How you wire thousands of GPUs together dictates how efficiently they can train a model.

Fat-Tree / Clos: Non-blocking network designs that ensure any GPU can talk to any other GPU at full bandwidth.
Rail Optimization: Ensuring that GPU 1 on Server A talks directly to GPU 1 on Server B to minimize network hops.

The Bottom Line: A supercomputer is only as fast as its network. High-speed interconnects like NVLink and InfiniBand are what turn 10,000 individual GPUs into a single massive AI brain.

Training

Distributed Training & Clusters

Chapters 7-8

expand_more

7

Distributed Training

Large models don't fit on a single GPU, so training must be split across hundreds or thousands of chips.

Data Parallelism: Copy the model to every GPU, split the data. (Standard for smaller models).
Tensor Parallelism: Split individual matrix multiplications across multiple GPUs. (Requires NVLink).
Pipeline Parallelism: Put different layers of the model on different GPUs.
3D Parallelism: Combining all three methods to train massive models like GPT-4.

8

Training Clusters

Building an AI supercomputer is an extreme engineering challenge involving power, storage, and fault tolerance.

Fault Tolerance: When training on 10,000 GPUs for months, hardware failures are guaranteed. Checkpointing and fast recovery are essential.
Storage Bottlenecks: GPUs consume data so fast that traditional storage arrays can't keep up, necessitating specialized parallel file systems.

The Bottom Line: Training frontier models requires orchestrating "3D Parallelism" across massive, highly-tuned clusters where hardware failures are a daily occurrence.

Serving

Inference & Data Pipelines

Chapters 9-10

expand_more

9

Inference Infrastructure

Serving models to users efficiently is a completely different engineering challenge than training them.

KV Cache: Storing previous token calculations in memory so the model doesn't have to recompute the entire prompt for every new word.
Continuous Batching: Dynamically swapping requests in and out of the GPU to maximize utilization, rather than waiting for all requests in a batch to finish.
vLLM & TensorRT-LLM: Specialized software engines designed to maximize inference throughput.

10

Storage & Data Pipelines

Data preparation is the hidden infrastructure cost of AI.

Data Ingestion: Moving petabytes of unstructured data (text, images, video) into scalable object storage.
Vector Databases: Specialized databases (like Pinecone or Milvus) designed to store and quickly search high-dimensional embeddings for RAG applications.

The Bottom Line: Inference economics dictate product viability. Techniques like KV caching and continuous batching are required to serve LLMs at scale without going bankrupt.

Ops

Power, Cloud & Orchestration

Chapters 11-14

expand_more

11

Power, Cooling & Energy

The physical limits of electricity and heat are the biggest constraints on AI scaling.

Power Density: AI racks consume 40-100+ kW, compared to 10-15 kW for traditional cloud servers.
Liquid Cooling: Air cooling is no longer sufficient for chips like the B200; direct-to-chip liquid cooling is becoming mandatory.

12

Cloud vs. On-Premises

The massive cost of GPUs is shifting the traditional "cloud-first" calculus.

Cloud: Best for elasticity, burst workloads, and avoiding massive upfront CapEx.
On-Prem / Colocation: For continuous, 24/7 training workloads, owning the hardware can be significantly cheaper over a 3-year lifespan.

13

Orchestration & Scheduling

Managing expensive GPU resources requires specialized scheduling software.
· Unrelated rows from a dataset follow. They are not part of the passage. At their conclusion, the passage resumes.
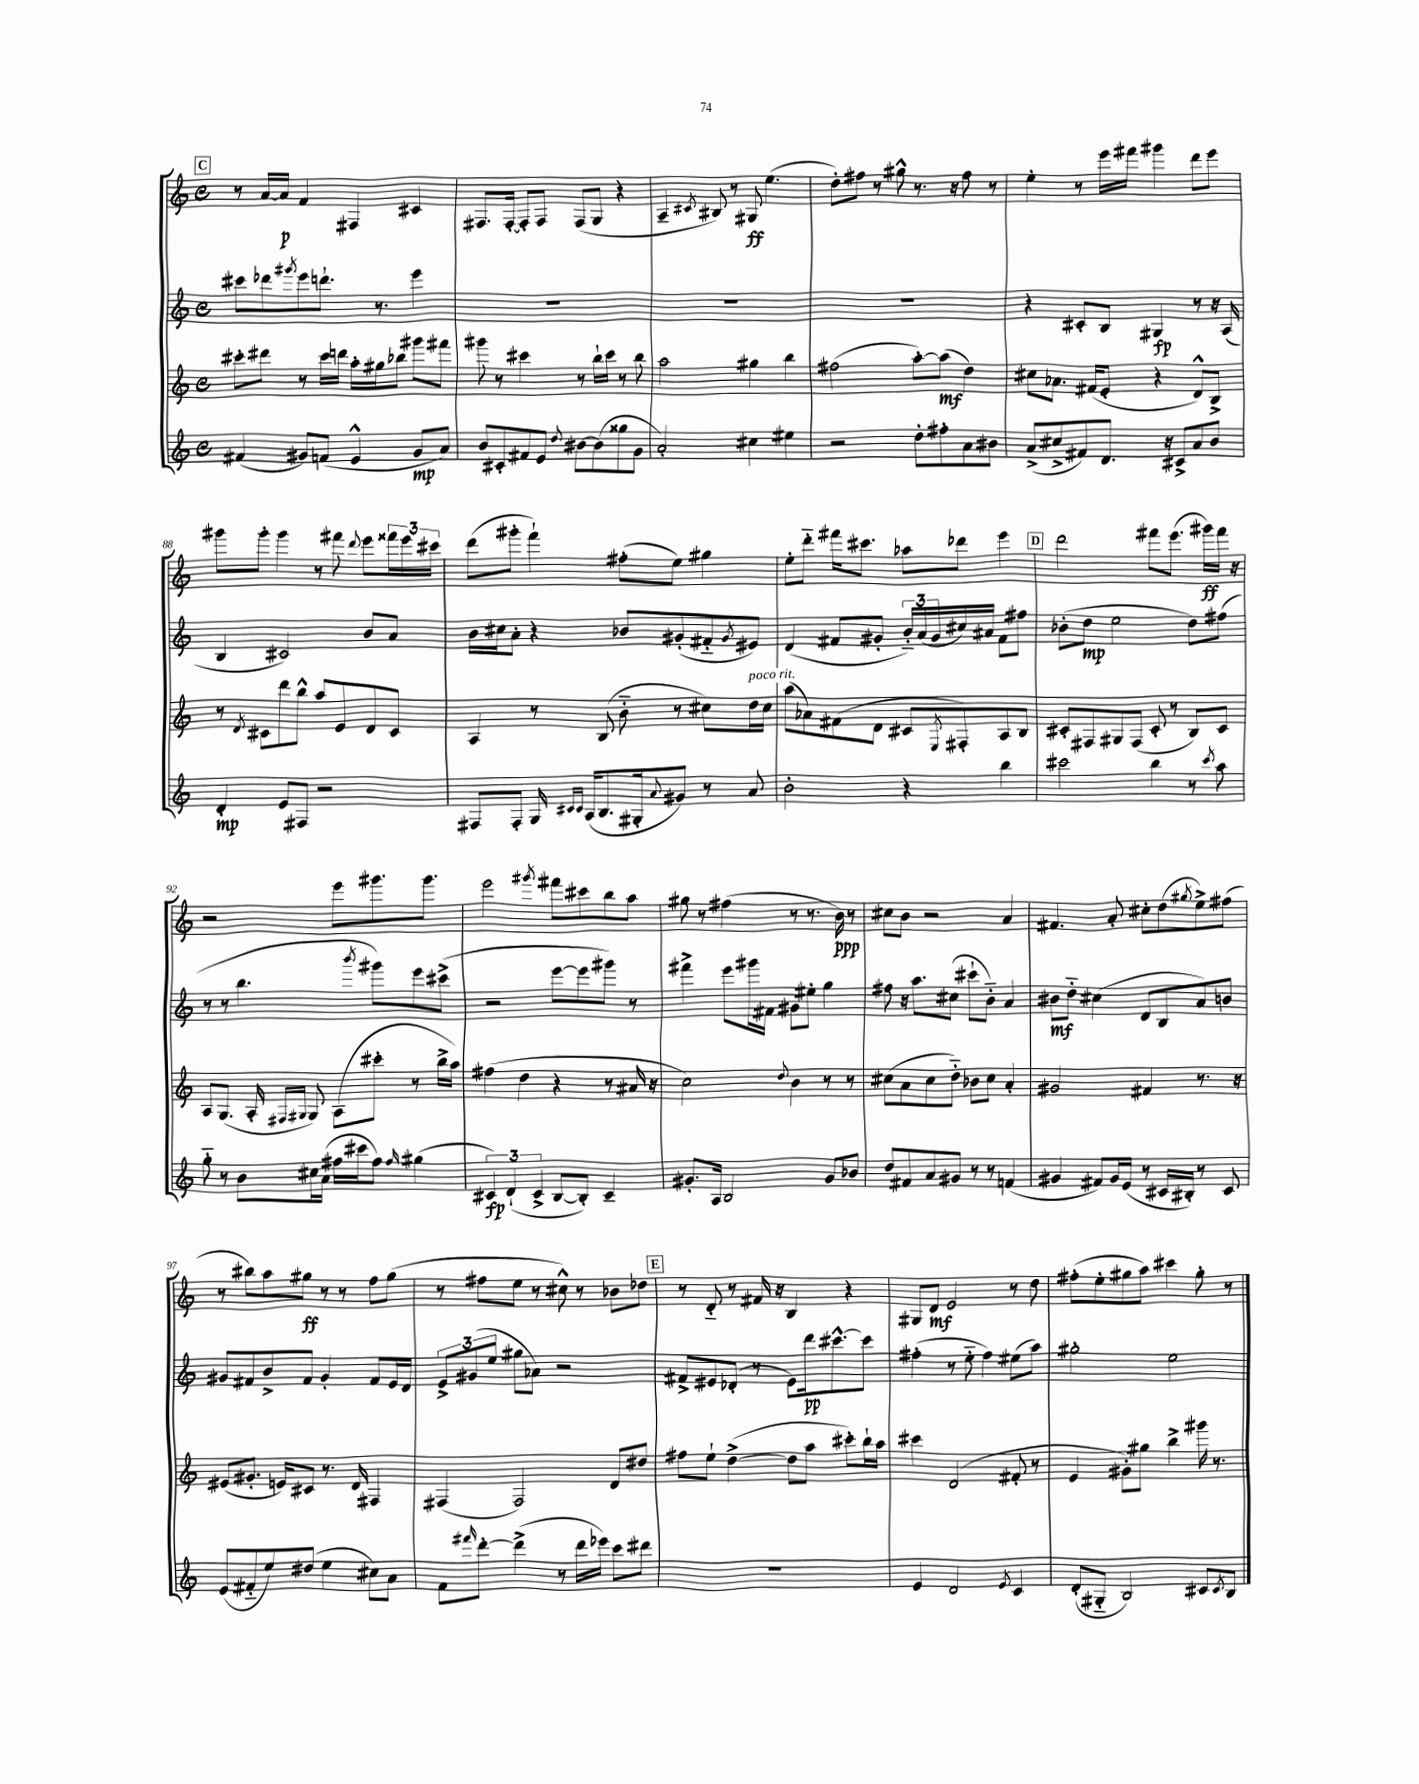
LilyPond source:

<<
\new StaffGroup <<
\new Staff = "s0" {
    \clef treble \key c \major \defaultTimeSignature \time 4/4
    \mark \markup { \box "C" } r8 a'16~ a'16\p f'4 fis4 cis'4 |
    fis8. fis16~-. fis8-. fis8 fis8( g8 r4 |
    a4-- \acciaccatura { cis'8 } bis8) r8 gis8\ff e''4.( |
    d''8-.) fis''8 r8 gis''8-^ r8. r16 fis''8 r8 |
    e''4-. r8 e'''16 fis'''16 gis'''4 d'''8 e'''8 |
    gis'''8 gis'''8-. gis'''4 r8 fis'''8 \appoggiatura { d'''8 } e'''8 \tuplet 3/2 { fisis'''16 e'''16 cis'''16 } |
    d'''8( gis'''8-. f'''4-!) fis''8-.( e''8) gis''4 |
    e''8-. d'''8-_ fis'''16 cis'''8. aes''8 des'''8 e'''4 |
    \mark \markup { \box "D" } d'''2 fis'''8 e'''8.( gis'''16\ff) fis'''16 r16 |
    r2 e'''8 gis'''8. gis'''8. |
    e'''2 \acciaccatura { gis'''8 } fis'''8 cis'''8 b''8 a''8 |
    gis''8 r8 fis''4( r8 r8. b'16\ppp) r8 |
    cis''8 b'8 r2 a'4 |
    fis'4. a'8-. cis''8-. d''8( \acciaccatura { gis''8 } e''8->) fis''8( |
    r8 bis''8) a''8 gis''8\ff r8 r8 f''8 gis''8( |
    r8 fis''8 e''8 r8 cis''8-^) r8 bes'8 des''8 |
    \mark \markup { \box "E" } r8 d'8-_ r8 fis'16 r16 b4 r4 |
    gis8 d'8\mf e'2 r8 d''8 |
    fis''8-.( e''8-. gis''8 a''8) cis'''4 gis''8-. r8 \bar "|." |
}
\new Staff = "s1" {
    \clef treble \key c \major \defaultTimeSignature \time 4/4
    \mark \markup { \box "C" } cis'''8 des'''8 \acciaccatura { gis'''8 } e'''8 d'''8.-! r8. e'''4 |
    R1 |
    R1 |
    R1 |
    r4 cis'8-. b8 gis4\fp r8 r16 a16( |
    b4 cis'2) b'8 a'8 |
    b'16 cis''16 a'8-. r4 bes'8 gis'8-.( fis'8-_ \acciaccatura { gis'8 } eis'8) |
    d'4( fis'8 gis'8-. \tuplet 3/2 { b'16-_) a'16( gis'16 } cis''16) ais'16 fis'8 fis''8 |
    \mark \markup { \box "D" } bes'8-.( d''8\mp e''2 d''8) fis''8( |
    r8 r8 b''4. \acciaccatura { b'''8 } gis'''8) e'''8 cis'''8->( |
    r2 e'''8~ e'''8 gis'''8) r8 |
    fis'''4-> e'''8 gis'''16 fis'16 gis'8 eis''8-. g''4 |
    fis''8 r16 a''8. cis''8( cis'''8-! b'8-_) a'4 |
    bis'8\mf d''8-_ cis''4( d'8 b8 a'8) b'8 |
    gis'8 fis'8 b'8-> fis'8 gis'4-. fis'8 e'16 d'16 |
    \tuplet 3/2 { e'8-> gis'8( e''8 } gis''8 aes'8) r2 |
    \mark \markup { \box "E" } fis'8-> eis'8 des'8-.( r8 eis'8) d'''16\pp cis'''8.~-^ cis'''8 |
    fis''4-.( r8 e''8-_ fis''4) eis''8( a''8) |
    gis''2-. e''2 \bar "|." |
}
\new Staff = "s2" {
    \clef treble \key c \major \defaultTimeSignature \time 4/4
    \mark \markup { \box "C" } cis'''8-. dis'''8 r8 cis'''16 d'''16 a''16-. gis''16 bes''8 gis'''8 fis'''8 |
    gis'''8 r8 cis'''4 r8 b''16-! cis'''16 r8 b''8 |
    a''2 gis''4 b''4 |
    fis''2( a''8~-.) a''8\mf( d''4) |
    cis''8 aes'8. fis'16( e'8-. r4 d'8-^) b8-> |
    r8 \acciaccatura { d'8 } cis'8 d'''8 b''8-^ a''8 e'8 d'8 cis'8 |
    a4 r8 b8( b'8-_ r8 cis''8) d''16^\markup { \italic "poco rit." } cis''16 |
    a''8( aes'8) fis'8( d'8 cis'8 \acciaccatura { e8 } fis8-.) a8 b8 |
    \mark \markup { \box "D" } cis'8-. fis8 gis8 fis8( cis'8-. r8 b8) cis'8 |
    a8 g8.( a16-. \grace { fis16 gis16 } gis8) a8( cis'''8-. r8 b''16-> a''16) |
    fis''4( d''4 r4 r8 ais'16 r16 |
    c''2) \appoggiatura { d''8 } b'4 r8 r8 |
    cis''8( a'8 cis''8 d''8-_) bes'8 cis''8 a'4-. |
    gis'2 fis'4 r8. r16 |
    eis'8( gis'8.-. e'16) cis'8 r8. d'16 fis4 |
    fis4( fis2) d'8 dis''8 |
    \mark \markup { \box "E" } fis''8 e''8-! d''4~->( d''8 a''8 cis'''8-.) b''16-! a''16 |
    cis'''4 d'2( fis'8-. r8 |
    e'4 gis'8-.) gis''8 b''4-> gis'''16 r8. \bar "|." |
}
\new Staff = "s3" {
    \clef treble \key c \major \defaultTimeSignature \time 4/4
    \mark \markup { \box "C" } fis'4( gis'8) f'8( e'4-^ gis'8\mp a'8) |
    b'8 cis'8-. fis'8 e'8 \appoggiatura { d''8 } bis'8~ bis'8( gisis''8 g'8 |
    a'2-.) cis''4 eis''4 |
    r2 d''8-. fis''8-. a'8 bis'8 |
    a'8->( cis''8-> fis'8) d'8. r16 cis'8-> a'8 b'8 |
    d'4-.\mp e'8 fis8 r2 |
    fis8 fis8-. g16 \grace { cis'16 cis'16 } a16( b8. gis16-. \appoggiatura { a'8 } gis'8) r8 a'8 |
    b'2-. r4 b''4 |
    \mark \markup { \box "D" } cis'''2 b''4 r8 \acciaccatura { cis'''8 } a''8 |
    g''8-_ r8 b'8 cis''16 a'16( fis''16 cis'''16 fis''8) \grace { fis''16 } gis''4( |
    \tuplet 3/2 { cis'4\fp) d'4-!( cis'4-> } b8~ b8-.) cis'4-- |
    gis'8.-. a16 b2 gis'8 bes'8 |
    d''8 fis'8 a'8 gis'8 r8 r8 f'4( |
    gis'4 fis'8) gis'16 e'16( r8 cis'16 bis16-.) r8 cis'8 |
    e'8( fis'8-_ e''8) dis''8( e''4 cis''8) a'8 |
    f'8 \grace { fis'''16 } d'''8~-. d'''4->( r8 d'''16 ees'''16) c'''8 dis'''8 |
    \mark \markup { \box "E" } R1 |
    e'4 d'2 \acciaccatura { e'8 } c'4 |
    d'8-.( gis8-_ b2) cis'8 \acciaccatura { cis'8 } b8 \bar "|." |
}
>>
>>
\layout { \context { \Score currentBarNumber = #83 } }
Kubernetes for AI: K8s has been adapted with device plugins to manage GPU workloads, though specialized schedulers (like Slurm) are still used in HPC.
Bin Packing: Fitting multiple smaller workloads onto a single GPU (using MIG - Multi-Instance GPU) to maximize utilization.

14

The Future of AI Infrastructure

The hardware landscape is evolving rapidly to support trillion-parameter models.

Silicon Photonics: Using light instead of electricity to transmit data between chips, drastically reducing power consumption and latency.
Nuclear Power: Tech giants are investing in SMRs (Small Modular Reactors) to secure the massive, clean energy required for future gigawatt data centers.

The Bottom Line: AI infrastructure is hitting physical limits. The next frontier isn't just better chips, but innovations in power generation, liquid cooling, and optical networking.